Gwyneth Jones started the Daring Librarian wiki in October of 2006.
1. Briefly describe your group, your wiki, and what you use it to do:
The Daring Librarian’s Steam Powered Wiki in a Digitally Shifted World is a professional development technology wiki to support the teachers and admin of Murray Hill Middle School in Laurel, Maryland (and all educators who are interested in Web 2.0, animation, tech-tips, building a PLN, and other various professional development information) in a easy to use, graphically charged Steampunk format. Though we don’t really want other schools to edit and add to our wiki — we’re building it as a closed school community — our creations are Creative Commons, Attribution, Non-Commercial, and Share Alike so any educator is free to copy and paste whole or multiple pages, as long as they follow the Creative Commons license.
2. Besides the Edit button, which wiki feature is your favorite?
EMBEDDING widgets!
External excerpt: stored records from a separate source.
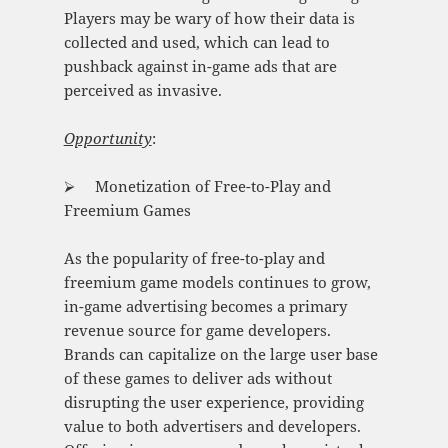
Players may be wary of how their data is
collected and used, which can lead to
pushback against in-game ads that are
perceived as invasive.
Opportunity
:
⮚ Monetization of Free-to-Play and
Freemium Games
As the popularity of free-to-play and
freemium game models continues to grow,
in-game advertising becomes a primary
revenue source for game developers.
Brands can capitalize on the large user base
of these games to deliver ads without
disrupting the user experience, providing
value to both advertisers and developers.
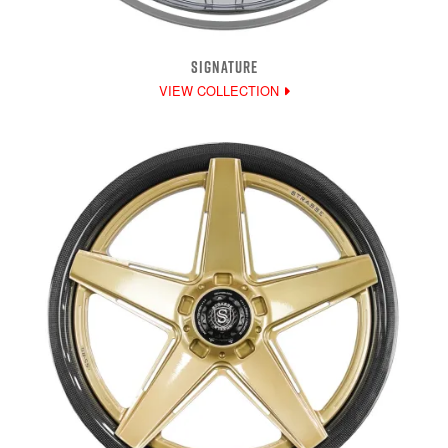
SIGNATURE
VIEW COLLECTION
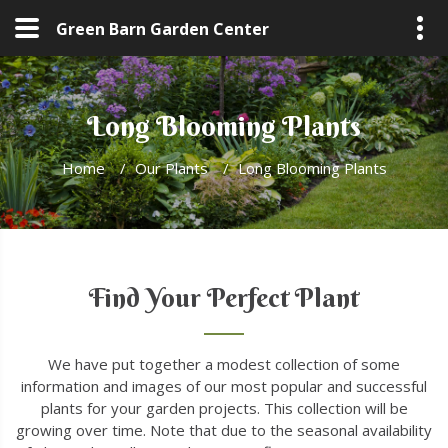
Green Barn Garden Center
Long Blooming Plants
Home
/
Our Plants
/
Long Blooming Plants
Find Your Perfect Plant
We have put together a modest collection of some
information and images of our most popular and successful
plants for your garden projects. This collection will be
growing over time. Note that due to the seasonal availability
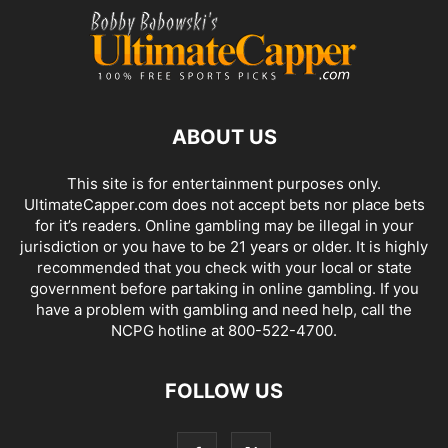
ABOUT US
This site is for entertainment purposes only.
UltimateCapper.com does not accept bets nor place bets
for it’s readers. Online gambling may be illegal in your
jurisdiction or you have to be 21 years or older. It is highly
recommended that you check with your local or state
government before partaking in online gambling. If you
have a problem with gambling and need help, call the
NCPG hotline at 800-522-4700.
FOLLOW US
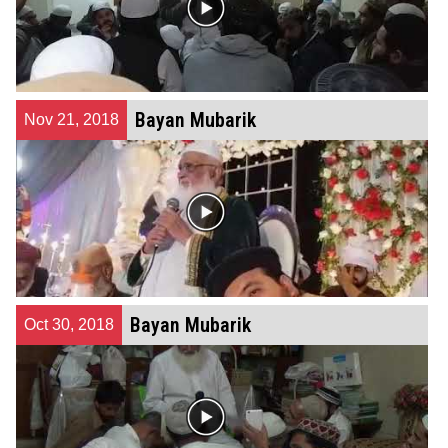
Bayan Mubarik
Nov 21, 2018
Bayan Mubarik
Oct 30, 2018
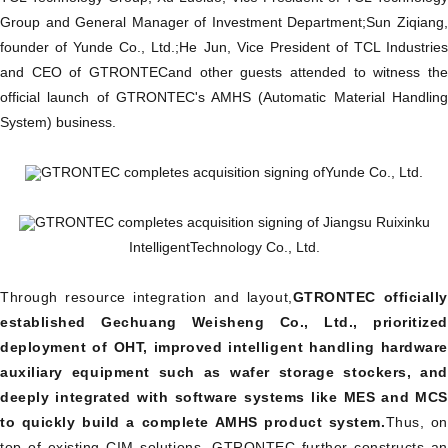
Group and General Manager of Investment Department;
Sun Ziqiang
founder of Yunde Co., Ltd.;
He Jun, Vice President of TCL Industrie
and CEO of GTRONTEC
and other guests attended to witness the
official launch of GTRONTEC's AMHS (Automatic Material Handling
System) business.
GTRONTEC completes acquisition signing of
Yunde Co., Ltd.
GTRONTEC completes acquisition signing of Jiangsu Ruixinku
Intelligent
Technology Co., Ltd.
Through resource integration and layout,
GTRONTEC officiall
established Gechuang Weisheng Co., Ltd., prioritized
deployment of OHT, improved intelligent handling hardware
auxiliary equipment such as wafer storage stockers, and
deeply integrated with software systems like MES and MCS
to quickly build a complete AMHS product system.
Thus, on
top of existing CIM solutions, GTRONTEC further constructs an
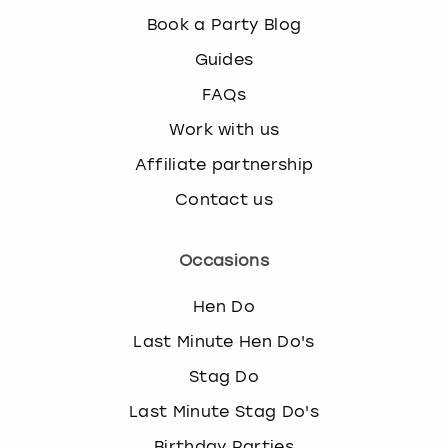
Book a Party Blog
Guides
FAQs
Work with us
Affiliate partnership
Contact us
Occasions
Hen Do
Last Minute Hen Do's
Stag Do
Last Minute Stag Do's
Birthday Parties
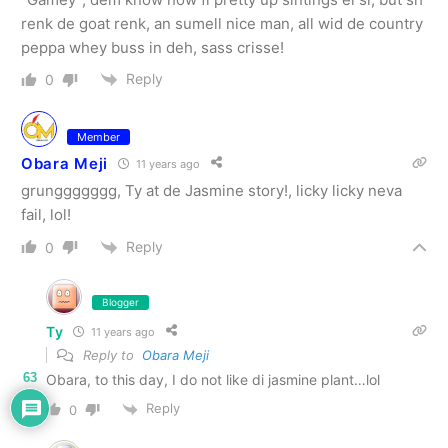
renk de goat renk, an sumell nice man, all wid de country
peppa whey buss in deh, sass crisse!
Reply
0
Member
Obara Meji
11 years ago
grunggggggg, Ty at de Jasmine story!, licky licky neva
fail, lol!
Reply
0
Blogger
Ty
11 years ago
Reply to
Obara Meji
63
Obara, to this day, I do not like di jasmine plant…lol
Reply
0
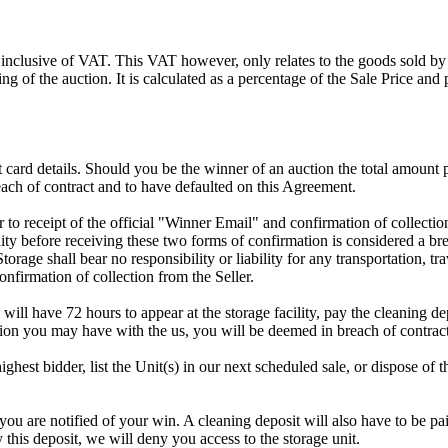
 inclusive of VAT. This VAT however, only relates to the goods sold by
g of the auction. It is calculated as a percentage of the Sale Price an
dit card details. Should you be the winner of an auction the total amount
ach of contract and to have defaulted on this Agreement.
rior to receipt of the official "Winner Email" and confirmation of collec
ty before receiving these two forms of confirmation is considered a brea
Storage shall bear no responsibility or liability for any transportation, 
confirmation of collection from the Seller.
 will have 72 hours to appear at the storage facility, pay the cleaning d
tion you may have with the us, you will be deemed in breach of contrac
highest bidder, list the Unit(s) in our next scheduled sale, or dispose of 
are notified of your win. A cleaning deposit will also have to be paid 
 this deposit, we will deny you access to the storage unit.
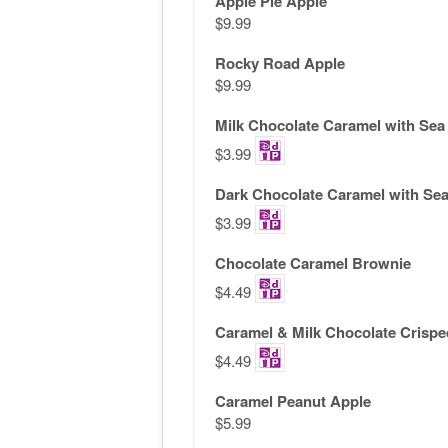
Apple Pie Apple
$9.99
Rocky Road Apple
$9.99
Milk Chocolate Caramel with Sea 
$3.99
Dark Chocolate Caramel with Sea
$3.99
Chocolate Caramel Brownie
$4.49
Caramel & Milk Chocolate Crispe
$4.49
Caramel Peanut Apple
$5.99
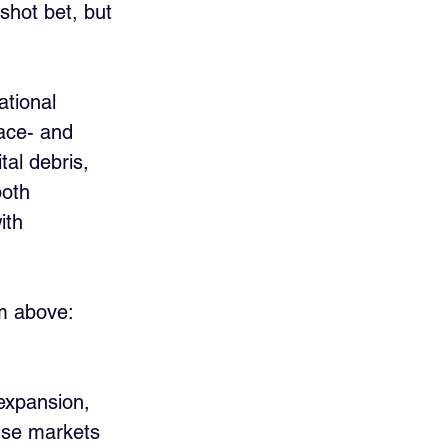
hot bet, but 
ational 
ace- and 
al debris, 
both 
ith 
om above:
 expansion, 
nse markets 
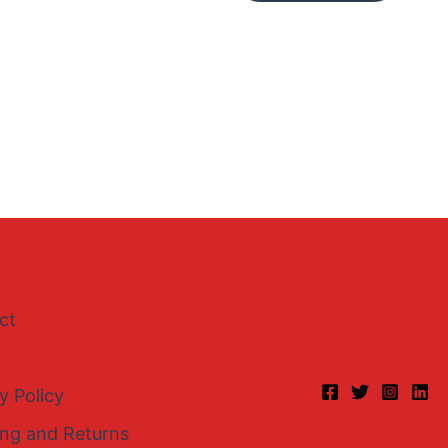
ct
y Policy
ing and Returns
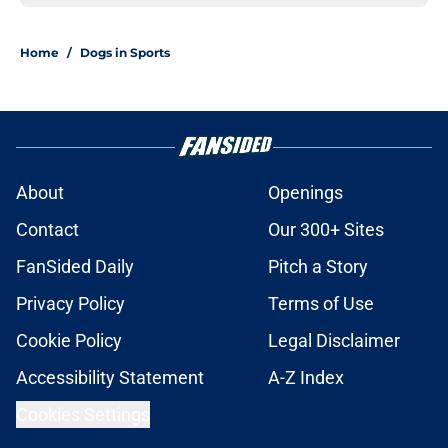
Home
/
Dogs in Sports
About
Openings
Contact
Our 300+ Sites
FanSided Daily
Pitch a Story
Privacy Policy
Terms of Use
Cookie Policy
Legal Disclaimer
Accessibility Statement
A-Z Index
Cookies Settings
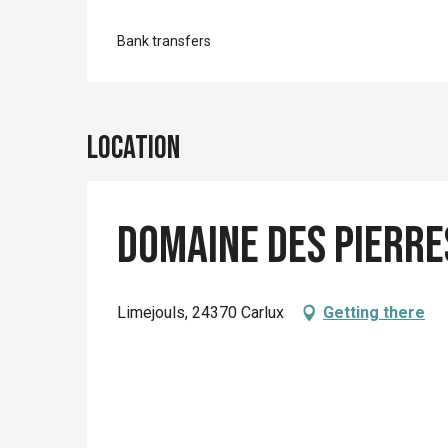
Bank transfers
Location
Domaine des pierre
Limejouls, 24370 Carlux
Getting there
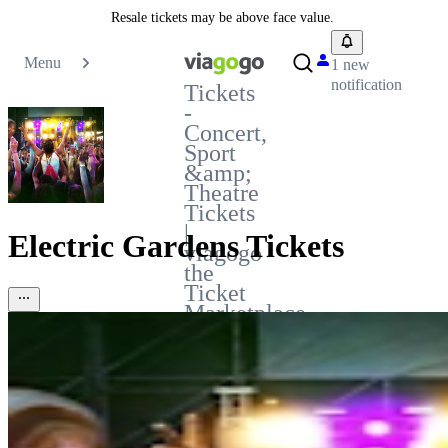
Resale tickets may be above face value.
Menu
1 new
notification
Tickets
-
Concert,
Sport
&amp;
Theatre
Tickets
|
Electric Gardens Tickets
viagogo
the
Ticket
Marketplace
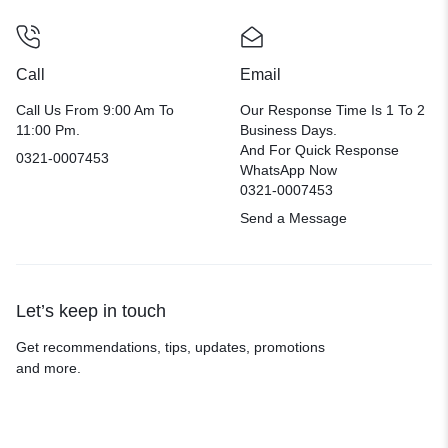
Call
Email
Call Us From 9:00 Am To
Our Response Time Is 1 To 2
11:00 Pm.
Business Days.
And For Quick Response
0321-0007453
WhatsApp Now
0321-0007453
Send a Message
Let’s keep in touch
Get recommendations, tips, updates, promotions
and more.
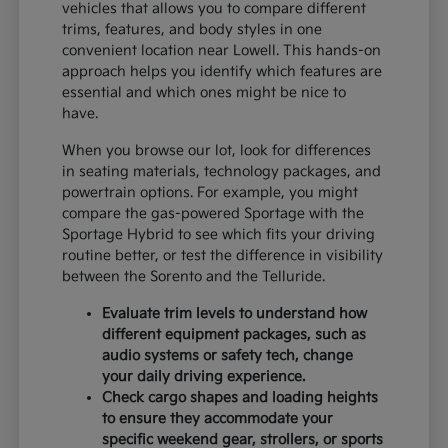
vehicles that allows you to compare different
trims, features, and body styles in one
convenient location near Lowell. This hands-on
approach helps you identify which features are
essential and which ones might be nice to
have.
When you browse our lot, look for differences
in seating materials, technology packages, and
powertrain options. For example, you might
compare the gas-powered Sportage with the
Sportage Hybrid to see which fits your driving
routine better, or test the difference in visibility
between the Sorento and the Telluride.
Evaluate trim levels to understand how
different equipment packages, such as
audio systems or safety tech, change
your daily driving experience.
Check cargo shapes and loading heights
to ensure they accommodate your
specific weekend gear, strollers, or sports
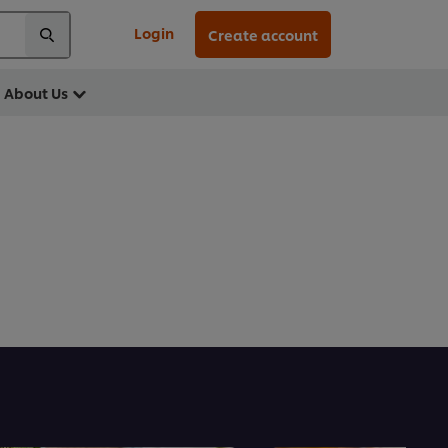
Login
Create account
About Us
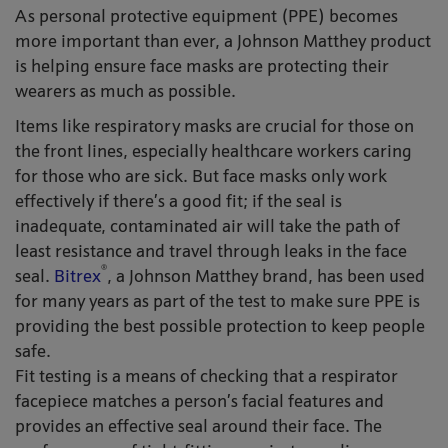
As personal protective equipment (PPE) becomes
more important than ever, a Johnson Matthey product
is helping ensure face masks are protecting their
wearers as much as possible.
Items like respiratory masks are crucial for those on
the front lines, especially healthcare workers caring
for those who are sick. But face masks only work
effectively if there’s a good fit; if the seal is
inadequate, contaminated air will take the path of
least resistance and travel through leaks in the face
®
seal.
Bitrex
, a Johnson Matthey brand, has been used
for many years as part of the test to make sure PPE is
providing the best possible protection to keep people
safe.
Fit testing is a means of checking that a respirator
facepiece matches a person’s facial features and
provides an effective seal around their face. The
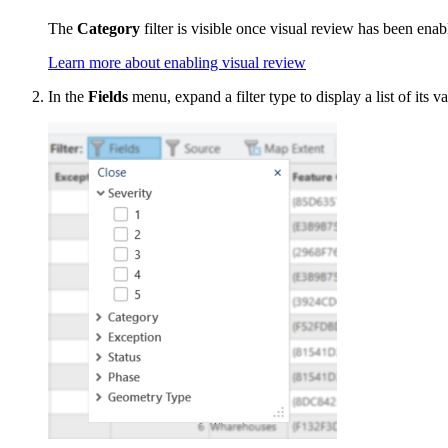
The
Category
filter is visible once visual review has been enab
Learn more about enabling visual review
In the
Fields
menu, expand a filter type to display a list of its va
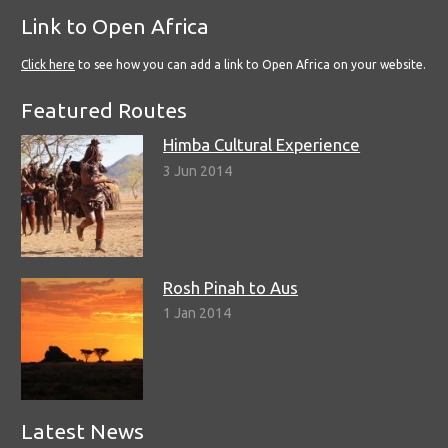
Link to Open Africa
Click here
to see how you can add a link to Open Africa on your website.
Featured Routes
Himba Cultural Experience
3 Jun 2014
Rosh Pinah to Aus
1 Jan 2014
Latest News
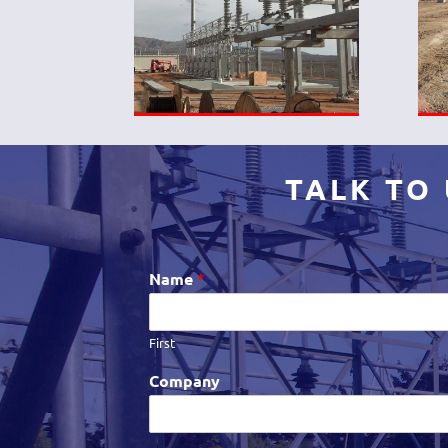
TALK TO
Name
*
First
Company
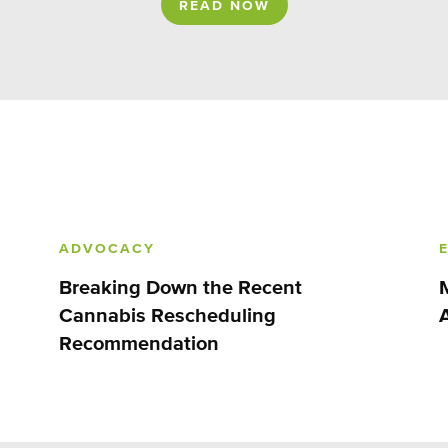
READ NOW
ADVOCACY
Breaking Down the Recent
Cannabis Rescheduling
Recommendation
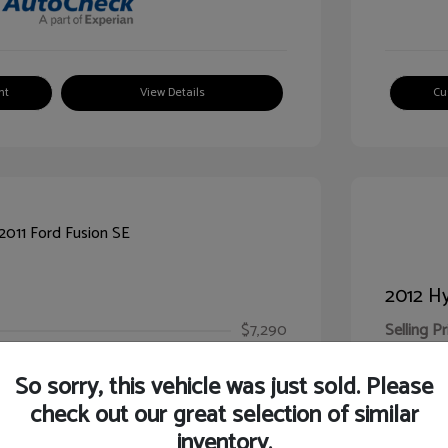
nt
View Details
Cu
2012 Hy
$7,290
Selling Pr
ic Filing Fee
$413
Illinois D
So sorry, this vehicle was just sold. Please
Your Pr
$7,703
check out our great selection of similar
inventory.
Disclosur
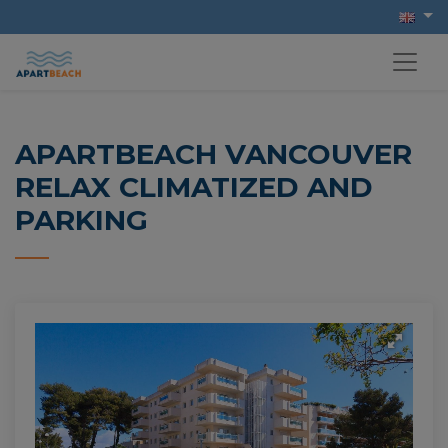
APARTBEACH VANCOUVER
RELAX CLIMATIZED AND
PARKING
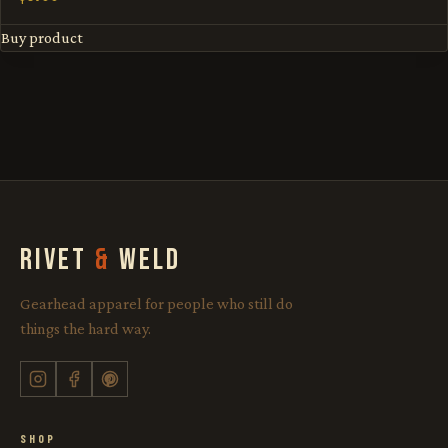
Buy product
RIVET
&
WELD
Gearhead apparel for people who still do
things the hard way.
SHOP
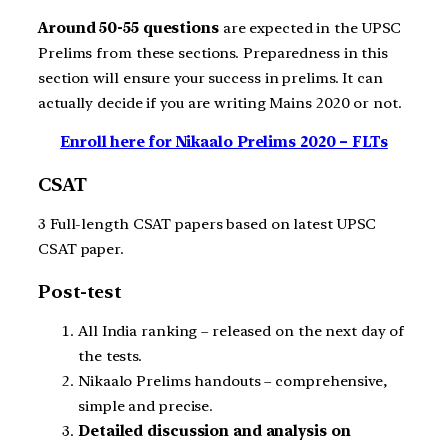
Around 50-55 questions
are expected in the UPSC
Prelims from these sections. Preparedness in this
section will ensure your success in prelims. It can
actually decide if you are writing Mains 2020 or not.
Enroll here for Nikaalo Prelims 2020 – FLTs
CSAT
3 Full-length CSAT papers based on latest UPSC
CSAT paper.
Post-test
All India ranking – released on the next day of
the tests.
Nikaalo Prelims handouts – comprehensive,
simple and precise.
Detailed discussion and analysis on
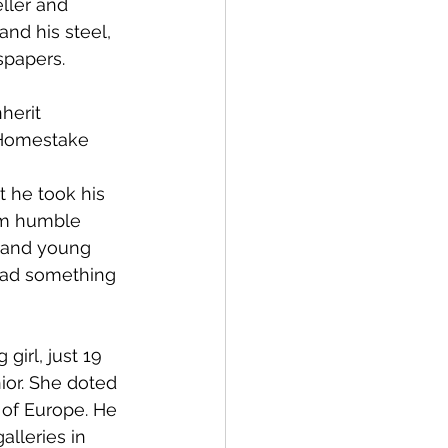
ller and 
and his steel, 
spapers.
herit 
 Homestake 
t he took his 
om humble 
d and young 
had something 
girl, just 19 
or. She doted 
 of Europe. He 
lleries in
I love me some widgets! From Gale/Cengage, World Book, SIRS, learning database widgets, Google doc forms, to Go!Animate and Xtranormal animations and videos, to the Sweet Search student resource box… embedding widgets on our pages brings them alive!
3. What is one way you’re using wikis and other web 2.0 tools in your projects?
Wikis are a daily source of communication and an invaluable tool to our program here at MHMS. We also have a MHMS Learning Wiki we use with kids & teachers for research projects, assignments, and community communication, and a MHTV wiki we use every day with our TV studio crew!
4. Tell us about a particular moment that made you say, “Aha! THIS is why I use wikis!”
When a teacher contacted me last minute to add some links to a research wiki page she had just created for her kids going into the computer lab. Knowing that I had them on another page, I quickly copied and pasted the whole page of links for her page in one fell swoop. This took about 40 seconds. This was four or so years ago and the whole amazement of not having to insert “link > name link > save link,” or have to write the “html <aref =” >” bit was just like, “WOW! So this is what the read-write-web is all about!!!” And really from then on I’ve evangelized how wonderful the world of Wikispaces is to teachers.
5. If you could ask it, what do you think your wiki would say about you?
I’d say on first glance it’s animated, colorful, quirky, and fun… then upon further inspection it’s rich, extensive, informative, illustrative, and jam packed with information coolness and geeky goodness! Heh heh and humility, yeah… that, too!